I am an educator, community-college instructor, thinker, husband, parent of three, student of life, owner of a parrot, player of video games, voracious reader, restless wanderer, and all around guy.

2 responses to “Thoughts on Education – 2/12/2012 – Is Technology the Solution?”

  1. Andrew R. Proto says :

    First off, I’m really glad you’ve enjoyed my series about “The Gamified Classroom”. Knowing that you’ve put so much thought into the things I wrote is really an awesome feeling. Thank You.

    Now to address some of you’re points.

    ~~ “is gamification the answer? Of course not. But can we learn something from this educational trend? Very likely. Perhaps it can bring in greater engagement and even foster creativity rather than rote learning.” ~~

    You’ve nailed the reason I set about writing these pieces right on the head. I don’t believe that Gamification is a magical panacea to fix our schools; but I do believe that studying basic Game Mechanics can provide a wealth of tools that teachers can apply to their classrooms. Games are some of the most motivating things mankind ever invented. Las Vegas wouldn’t exist unless we had used Games to make people think slot machines were a good investment.

    ~~ “the smartboard is often held up as one of the prime ways to engage students.” ~~

    Since starting this series of articles one of my biggest surprises is in how many people agree with me about SMARTBoards. To me this is a case of the Emperor having New Clothes, no one dares speak ill of the big white screen the school just spent $6,000 on per classroom. Whenever I’ve come out and said how I feel about them, I usually find people agreeing with me. But not only teachers, administration too! I want to make it clear that I am very well educated in their use, I just don’t see their value. Especially when for the same price we can have 3 or four desktops in a classroom attached to a projector.

    ~~ “Tying completion to rewards beyond simple grades and pushing the students to do more. This is an interesting idea, but I do wonder if our students are ready for this.” ~~

    Gonna have to disagree with you on this and say that I think they are. The thing to keep in mind is that Gamification principles aren’t just sprinkles added on top of the sundae. they need to infuse the class from day one. Are they ready for this? They’re as ready for it as they are for any other class. Every year our students have to adapt to their teacher’s different styles and if we let Motivational Design be there with them from day one, the students will be there ready to learn.

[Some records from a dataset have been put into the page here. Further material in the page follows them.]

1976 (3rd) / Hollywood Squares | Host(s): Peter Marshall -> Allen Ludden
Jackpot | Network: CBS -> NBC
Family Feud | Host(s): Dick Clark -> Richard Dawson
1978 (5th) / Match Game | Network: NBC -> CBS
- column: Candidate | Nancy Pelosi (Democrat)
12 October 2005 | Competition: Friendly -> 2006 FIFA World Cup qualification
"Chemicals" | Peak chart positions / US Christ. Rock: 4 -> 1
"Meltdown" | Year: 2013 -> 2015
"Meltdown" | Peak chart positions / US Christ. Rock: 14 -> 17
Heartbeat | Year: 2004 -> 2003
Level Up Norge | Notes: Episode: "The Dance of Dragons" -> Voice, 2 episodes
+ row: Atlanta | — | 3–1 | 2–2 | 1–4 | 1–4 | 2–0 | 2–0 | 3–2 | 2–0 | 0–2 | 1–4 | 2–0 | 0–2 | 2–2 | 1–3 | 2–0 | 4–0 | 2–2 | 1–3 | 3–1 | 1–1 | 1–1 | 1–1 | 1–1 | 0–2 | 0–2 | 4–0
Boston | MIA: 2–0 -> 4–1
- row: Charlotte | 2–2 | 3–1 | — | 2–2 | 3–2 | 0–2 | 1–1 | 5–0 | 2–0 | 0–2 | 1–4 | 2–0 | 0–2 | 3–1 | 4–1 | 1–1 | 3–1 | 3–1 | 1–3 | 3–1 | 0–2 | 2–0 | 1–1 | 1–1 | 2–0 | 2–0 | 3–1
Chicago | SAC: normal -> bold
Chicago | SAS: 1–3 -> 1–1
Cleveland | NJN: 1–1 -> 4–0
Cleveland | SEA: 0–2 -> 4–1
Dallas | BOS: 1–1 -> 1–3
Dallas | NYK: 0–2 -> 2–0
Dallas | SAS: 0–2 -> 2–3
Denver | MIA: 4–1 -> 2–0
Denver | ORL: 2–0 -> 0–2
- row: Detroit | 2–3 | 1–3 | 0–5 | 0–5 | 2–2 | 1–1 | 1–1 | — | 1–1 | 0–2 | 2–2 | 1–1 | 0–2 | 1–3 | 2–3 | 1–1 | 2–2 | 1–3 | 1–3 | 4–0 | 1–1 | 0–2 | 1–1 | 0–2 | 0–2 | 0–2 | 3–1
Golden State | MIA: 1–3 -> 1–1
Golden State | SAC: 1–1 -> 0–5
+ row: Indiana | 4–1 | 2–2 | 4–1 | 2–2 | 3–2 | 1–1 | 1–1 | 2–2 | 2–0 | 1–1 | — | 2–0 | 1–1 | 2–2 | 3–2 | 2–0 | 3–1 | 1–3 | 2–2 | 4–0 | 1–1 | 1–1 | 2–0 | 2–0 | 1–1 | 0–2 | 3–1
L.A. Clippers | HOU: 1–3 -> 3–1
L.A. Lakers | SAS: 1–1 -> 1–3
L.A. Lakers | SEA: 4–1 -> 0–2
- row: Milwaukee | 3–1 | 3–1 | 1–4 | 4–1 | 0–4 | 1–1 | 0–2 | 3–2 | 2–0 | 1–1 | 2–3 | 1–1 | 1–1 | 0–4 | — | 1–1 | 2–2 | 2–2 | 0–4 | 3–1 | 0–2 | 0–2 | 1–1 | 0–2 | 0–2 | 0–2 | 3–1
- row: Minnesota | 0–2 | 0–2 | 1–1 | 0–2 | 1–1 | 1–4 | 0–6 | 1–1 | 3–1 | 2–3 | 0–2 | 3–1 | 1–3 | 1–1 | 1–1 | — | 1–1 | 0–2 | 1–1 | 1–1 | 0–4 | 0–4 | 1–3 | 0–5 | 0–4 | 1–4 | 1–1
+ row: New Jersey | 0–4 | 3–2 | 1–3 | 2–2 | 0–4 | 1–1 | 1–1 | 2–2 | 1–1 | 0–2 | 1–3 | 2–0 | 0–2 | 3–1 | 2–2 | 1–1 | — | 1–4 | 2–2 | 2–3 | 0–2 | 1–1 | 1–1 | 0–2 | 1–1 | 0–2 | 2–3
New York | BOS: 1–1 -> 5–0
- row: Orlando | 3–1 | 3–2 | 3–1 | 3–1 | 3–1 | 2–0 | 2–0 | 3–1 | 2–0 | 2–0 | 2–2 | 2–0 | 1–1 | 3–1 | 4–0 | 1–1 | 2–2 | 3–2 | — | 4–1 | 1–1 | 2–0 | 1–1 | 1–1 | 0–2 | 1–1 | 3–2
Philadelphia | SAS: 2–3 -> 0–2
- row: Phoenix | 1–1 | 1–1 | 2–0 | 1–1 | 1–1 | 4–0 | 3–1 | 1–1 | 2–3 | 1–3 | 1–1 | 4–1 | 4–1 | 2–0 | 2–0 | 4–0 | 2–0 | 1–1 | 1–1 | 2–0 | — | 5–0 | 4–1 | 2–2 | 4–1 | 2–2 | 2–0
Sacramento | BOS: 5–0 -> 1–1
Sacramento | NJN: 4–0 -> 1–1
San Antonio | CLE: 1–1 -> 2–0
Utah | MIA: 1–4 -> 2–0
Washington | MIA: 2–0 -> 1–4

    I’ve rambled on enough though. Let me just leave you with two book recommendations. Check out “Teaching Digital Natives” by Marc Prensky for more info on how to design meaningful 21st project based lessons, and read “The Multiplayer Classroom” by Lee Sheldon to see an example of a Gamified College Classroom in action.

    . . . and next month’s chapter of The Gamified Classroom is going to be an interview with some teachers using game principles in their elementary school classroom. Hope you enjoy it.

    Andrew R. Proto
    twitter: @MisterProto

  2. Scott Williams says :

    I will certainly check out your recommendations on books. I’m always looking for more resources, and those look interesting.

    I found your series quite interesting, and I would have given the 3rd and 4th part more of a look here, but I just couldn’t figure out how to summarize them without basically repeating them, as there was a lot of good information there. And, as a note, when I was referring to “our” students there, I really meant mine, from a community college. There is something different about our resource level (minimal) and our students (not required to be there and often less motivated in general) that makes a leap into something new like this challenging in a different way (I was going to say more challenging, but that’s not true, as each type of teaching is challenging in its own way).

    But, I do agree with what you said that they are ready if we are. What I’m not sure is if we (the teachers) are yet. I think I could pull it off, but I also imagine the resistance that I would get at the departmental level for doing something different. That’s not going to stop me, but I know it’s something that’s always sitting out there. We are dependent on the students choosing our classes over other alternatives, and it quickly becomes apparent when you are doing something the students don’t like. While we all say we don’t care about pleasing the students, we really do, and change is one of those things that students can rebel against in my setting much more than in a K-12 setting. I guess in a roundabout way, what I’m saying is that I look forward to trying these ideas, and I hope to overcome any resistance from the students and my colleagues as I experiment with it.

    Keep up the good work there, and I look forward to your future articles.